En la película suena de fondo “Knocking on Heaven’s Door” cuando un vaquero herido de muerte llama a las puertas del Cielo y le dicen que no encuentran sitio para él. Sale incluso el mismísimo Bob Dylan disfrazado de pistolero, chupando cámara para darle un empujón comercial a la película. Es todo muy raro... Menos mal que la Wikipedia siempre está a mi lado en los momentos más aburridos de la cinefilia, y que puedo ir leyendo en ella la historia real de Pat Garrett y Billy el Niño para llevarme al menos un aprendizaje a la cama: el salvajismo de estos psicópatas convertido en mito y en atracción para los turistas que vienen de Dakota.
Sabía que iba a perder el tiempo y sin embargo lo perdí. ¿Por qué? Pues porque soy gilipollas, claro. Porque a veces pienso que la culpa es mía y no de las películas. Porque recaigo en la idea de que soy yo el defectuoso, el insensible, el cinéfilo que no aprecia lo que otros sí saben apreciar. El farsante. Es una fustigación idiota, pero me fustigo.

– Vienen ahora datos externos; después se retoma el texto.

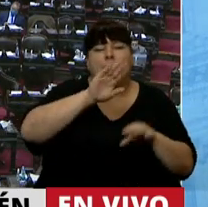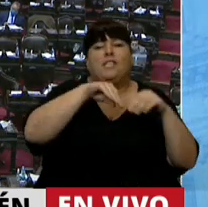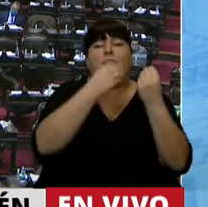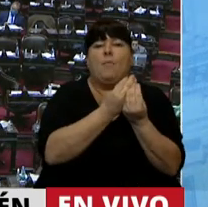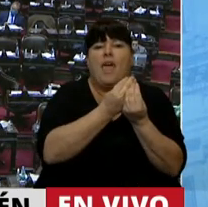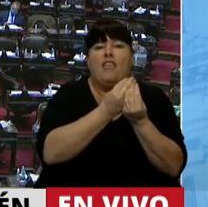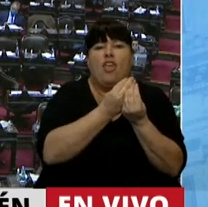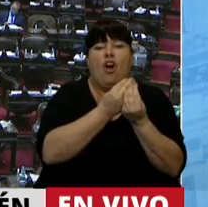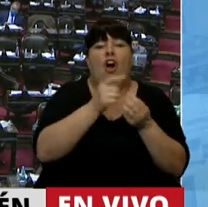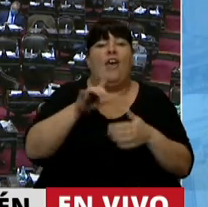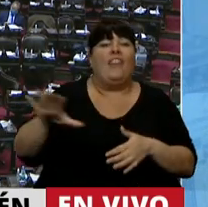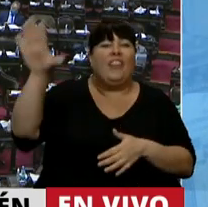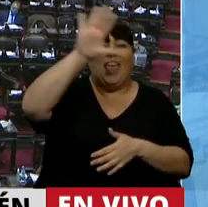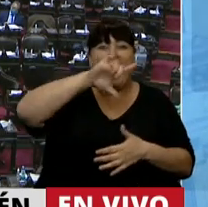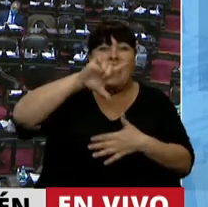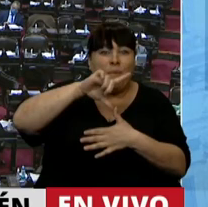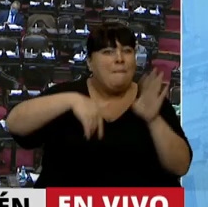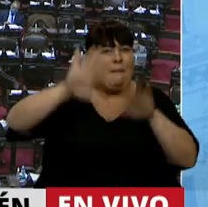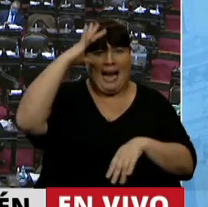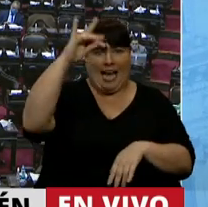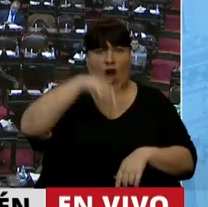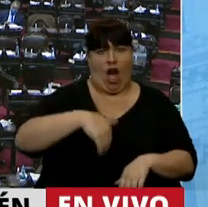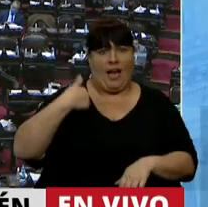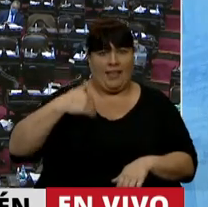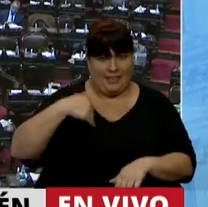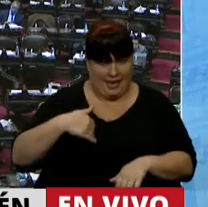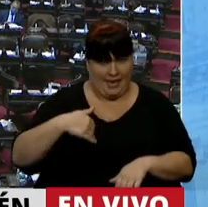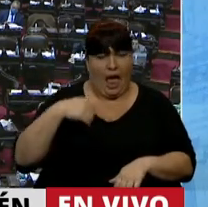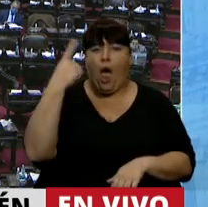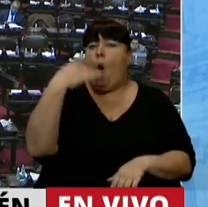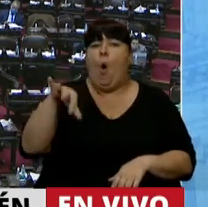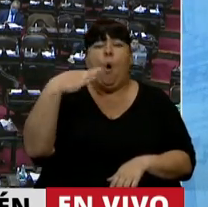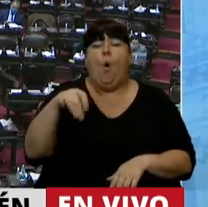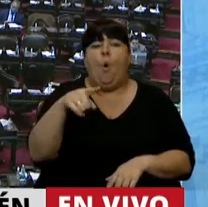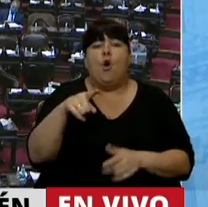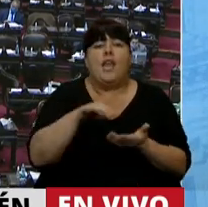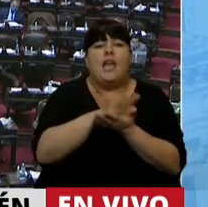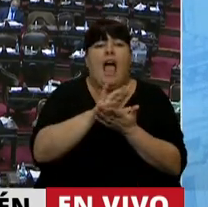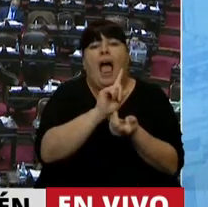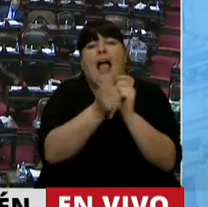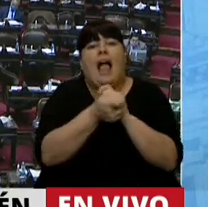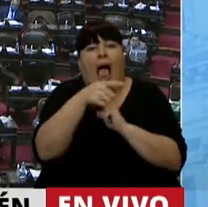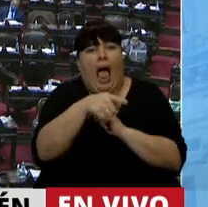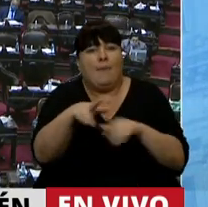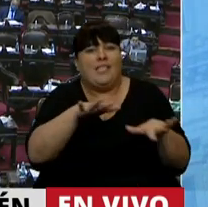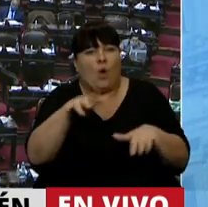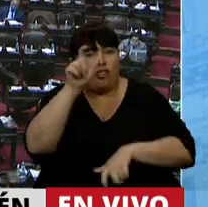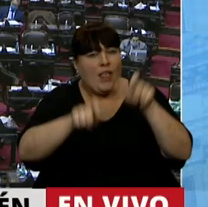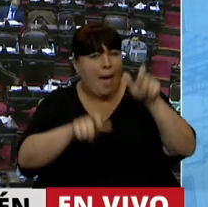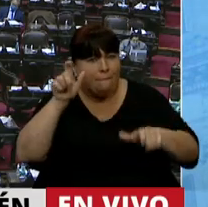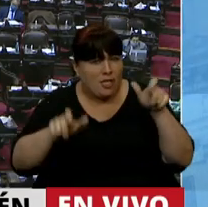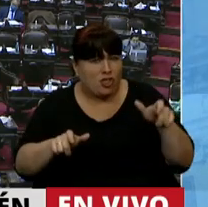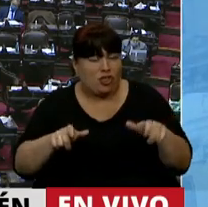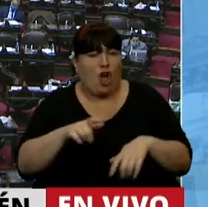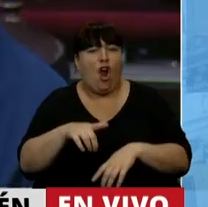promedio de toda la región latinoamericana. Y la única intervención que ha logrado cambiar dicha realidad en las personas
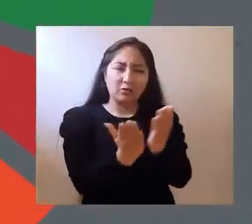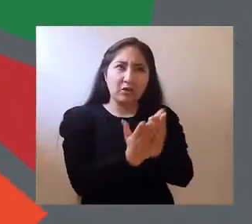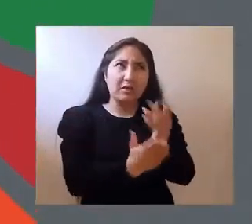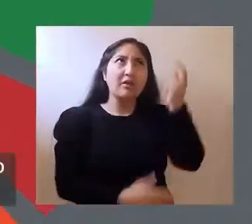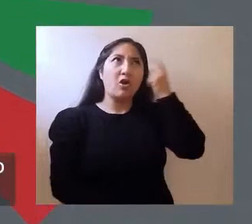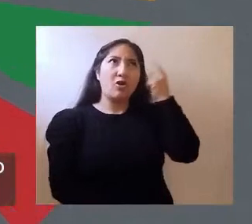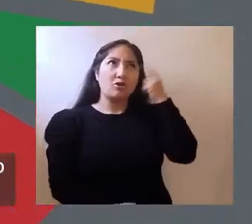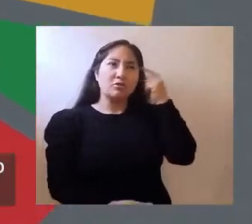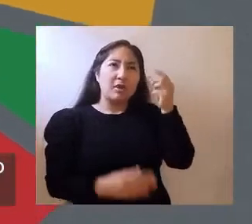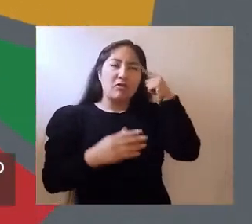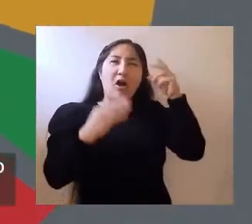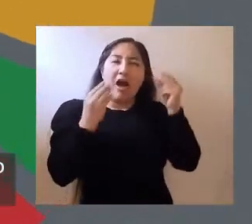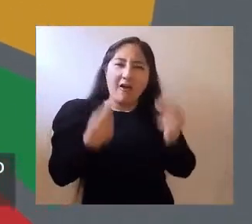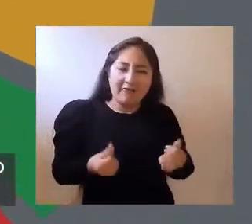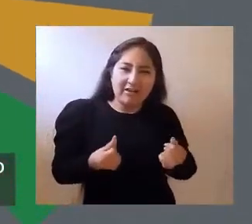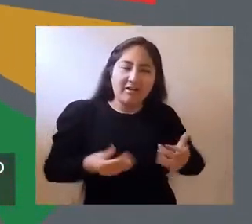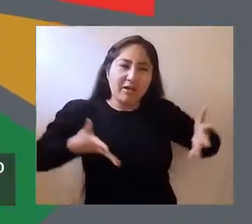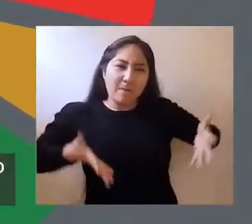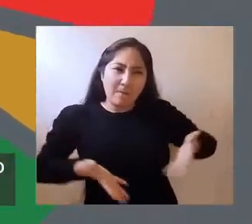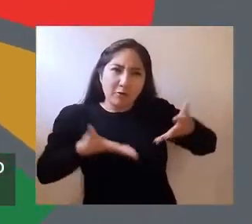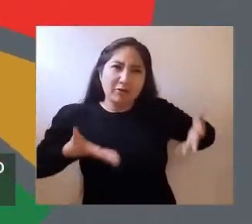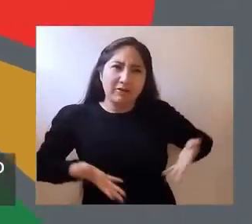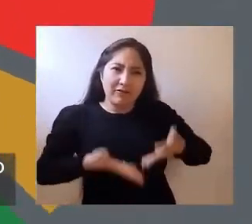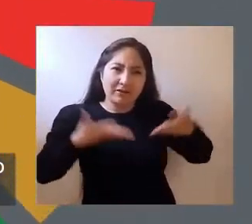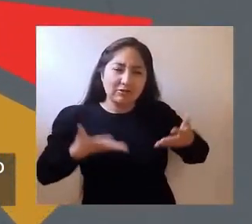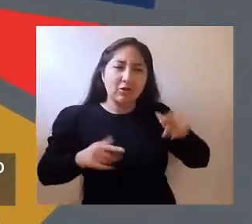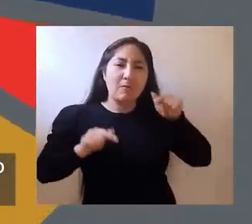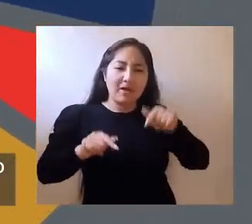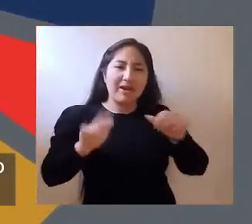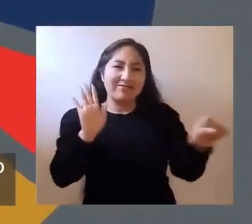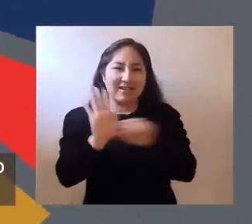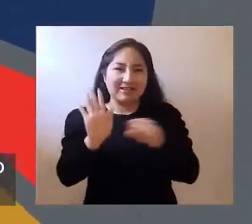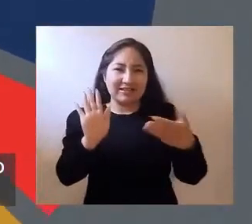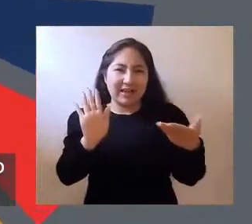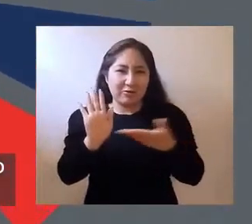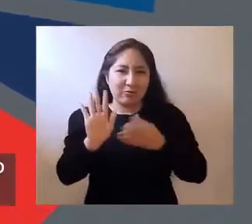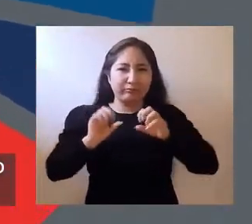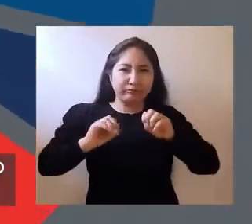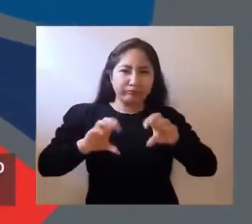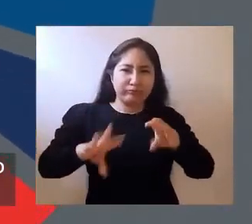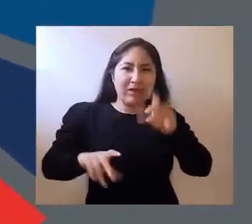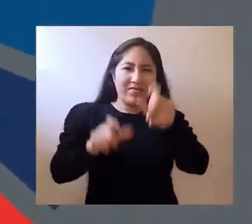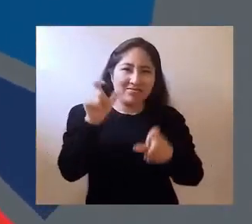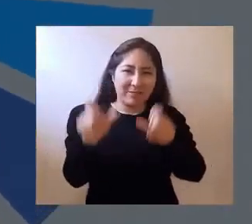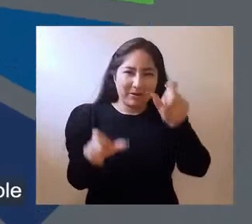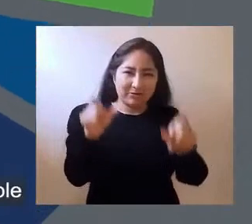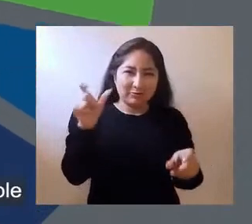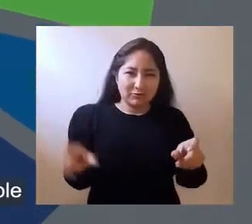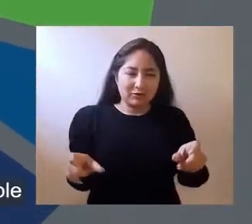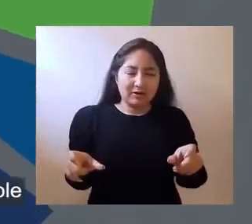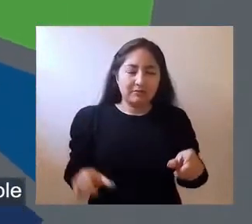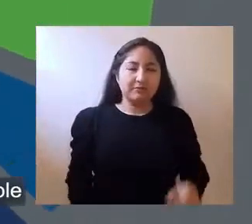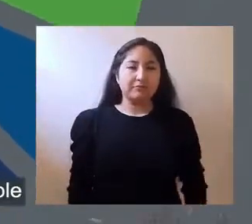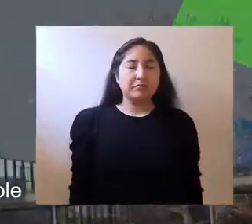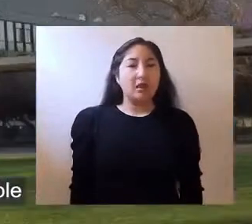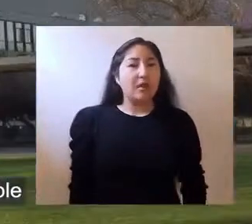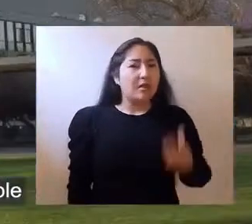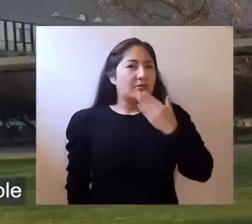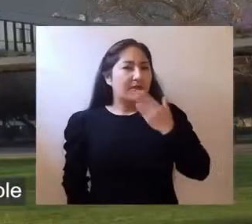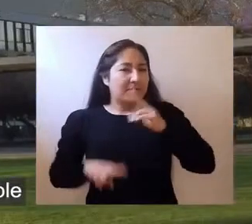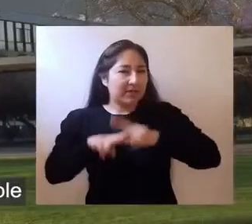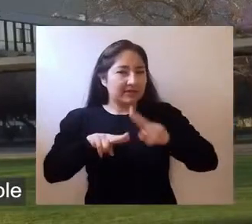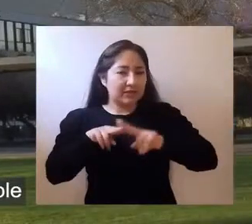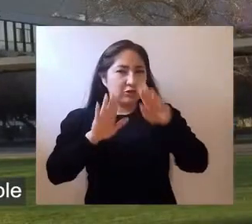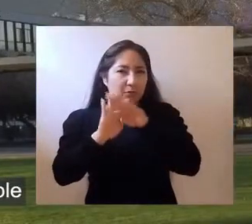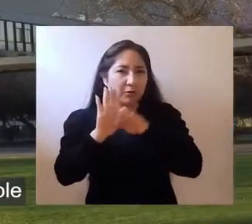habilidades y la motivación necesaria para establecer este sello en la formación de personas. Además, se creará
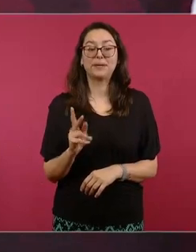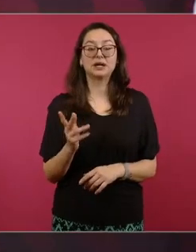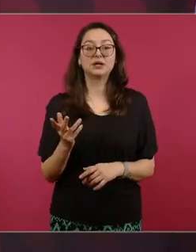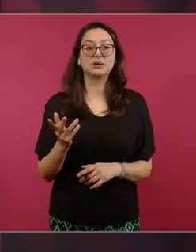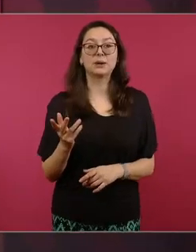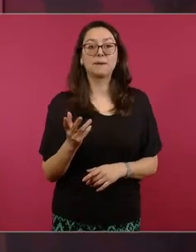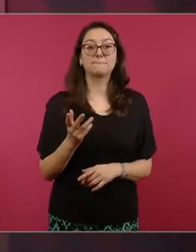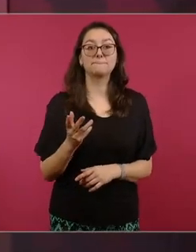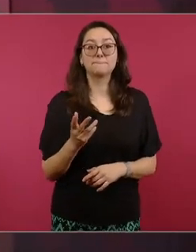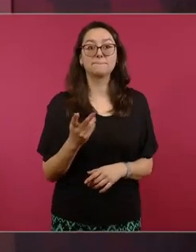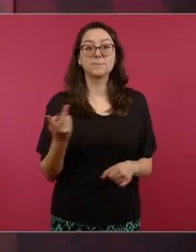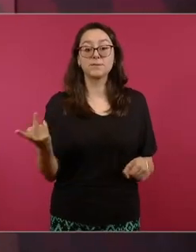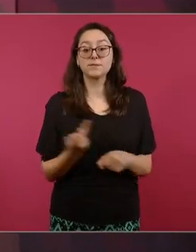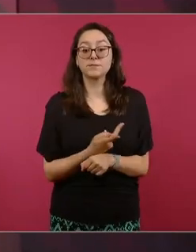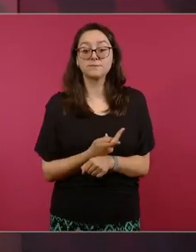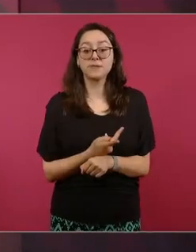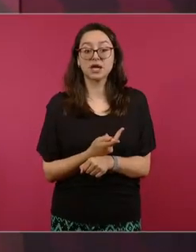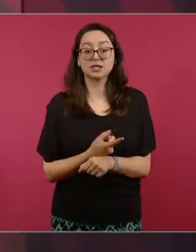Ricardo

Lo que pasa es que en las ondas electromagnéticas llevaban semanas dando la matraca con Sam Peckinpah. Debe de ser el aniversario de su muerte, o de su nacimiento, no sé. Carlos Boyero contaba el otro día que una vez salió de copas con Peckinpah por los bares de Madrid. Boyero hablaba de su alcoholismo, de su mala uva, de su carácter pendenciero, y de cómo reflejaba todo eso en sus westerns crepusculares y en sus películas ultraviolentas. Y en un momento dado, seducido sin motivo alguno, me propuse rescatar las mismas películas que ya había visto de joven y que apenas me dejaron una imagen suelta o un tiroteo tempestuoso.
No soy yo, quiero decir, sino las malas compañías.